Development of silanized nano-biochar from palm kernel shell for enhanced thermal insulation in polyethylene composites

Abstract This study presents the synthesis, characterization, and application of silanized nano-biochar (SNB) derived from palm kernel shell for the development of high-performance low-density polyethylene (LDPE) composites with enhanced thermal insulation and flame retardancy. Nano-biochar was produced via ball milling of pyrolyzed biomass and surface functionalized using 3-aminopropyltriethoxysilane (APTES) at varying concentrations (1–5% v/v). FTIR analysis confirmed that 2% APTES yielded the most effective silanization, as evidenced by the distinct appearance of Si-O-Si, Si-O-C, and N-H functional peaks, along with a reduction in hydroxyl groups.

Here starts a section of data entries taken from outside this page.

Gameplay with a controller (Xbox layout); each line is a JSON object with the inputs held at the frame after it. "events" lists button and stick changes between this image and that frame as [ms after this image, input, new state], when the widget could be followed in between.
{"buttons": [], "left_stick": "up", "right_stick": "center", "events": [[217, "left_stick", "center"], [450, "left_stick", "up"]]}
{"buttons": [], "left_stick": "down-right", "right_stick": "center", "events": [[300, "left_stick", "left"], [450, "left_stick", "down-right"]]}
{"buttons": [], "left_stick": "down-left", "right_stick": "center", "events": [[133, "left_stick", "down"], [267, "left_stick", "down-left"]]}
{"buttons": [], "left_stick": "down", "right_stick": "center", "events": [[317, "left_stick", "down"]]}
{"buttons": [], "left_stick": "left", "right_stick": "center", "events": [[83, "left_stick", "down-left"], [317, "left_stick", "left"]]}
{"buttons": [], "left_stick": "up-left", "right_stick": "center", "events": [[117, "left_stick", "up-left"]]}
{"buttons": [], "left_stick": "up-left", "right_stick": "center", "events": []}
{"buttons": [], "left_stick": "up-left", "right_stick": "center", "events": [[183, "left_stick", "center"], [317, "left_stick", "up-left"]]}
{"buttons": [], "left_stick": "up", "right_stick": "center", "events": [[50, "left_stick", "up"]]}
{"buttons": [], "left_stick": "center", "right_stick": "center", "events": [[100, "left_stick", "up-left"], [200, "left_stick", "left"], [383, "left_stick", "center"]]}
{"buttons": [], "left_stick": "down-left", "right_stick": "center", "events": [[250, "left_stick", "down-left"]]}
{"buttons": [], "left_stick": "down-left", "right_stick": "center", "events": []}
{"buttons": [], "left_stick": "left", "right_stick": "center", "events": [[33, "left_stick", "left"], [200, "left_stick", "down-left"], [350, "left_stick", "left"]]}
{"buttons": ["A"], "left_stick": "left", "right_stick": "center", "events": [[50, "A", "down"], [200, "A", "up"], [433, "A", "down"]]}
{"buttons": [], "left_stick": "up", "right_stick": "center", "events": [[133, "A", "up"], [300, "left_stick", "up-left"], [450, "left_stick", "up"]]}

SNB was then incorporated into LDPE at loadings of 1, 3, 5, and 10 wt% to evaluate its effect on thermal, structural, and mechanical properties. The 5 wt% SNB/LDPE composite exhibited optimal multifunctional performance, achieving a 25% reduction in thermal conductivity, improved thermal diffusivity and heat capacity, and enhanced tensile strength and modulus. XRD and DSC analyses revealed a minor reduction in crystallinity and thermal transitions, indicating good matrix compatibility. Flame retardancy was further improved by integrating 10 wt% of commercial flame retardants; ammonium polyphosphate (APP), aluminum hydroxide, and magnesium hydroxide into the optimized composite. The SNB/APP system showed superior performance with a limiting oxygen index (LOI) of 32.5%, UL-94 V-0 rating, and 51% Peak heat release rate (PHRR) reduction. These results demonstrate a synergistic effect between SNB and APP, attributed to intumescent char formation and thermal barrier reinforcement. This study highlights the potential of silanized nano-biochar as a sustainable, multifunctional additive for thermoplastic composites in advanced thermal and fire-protection applications.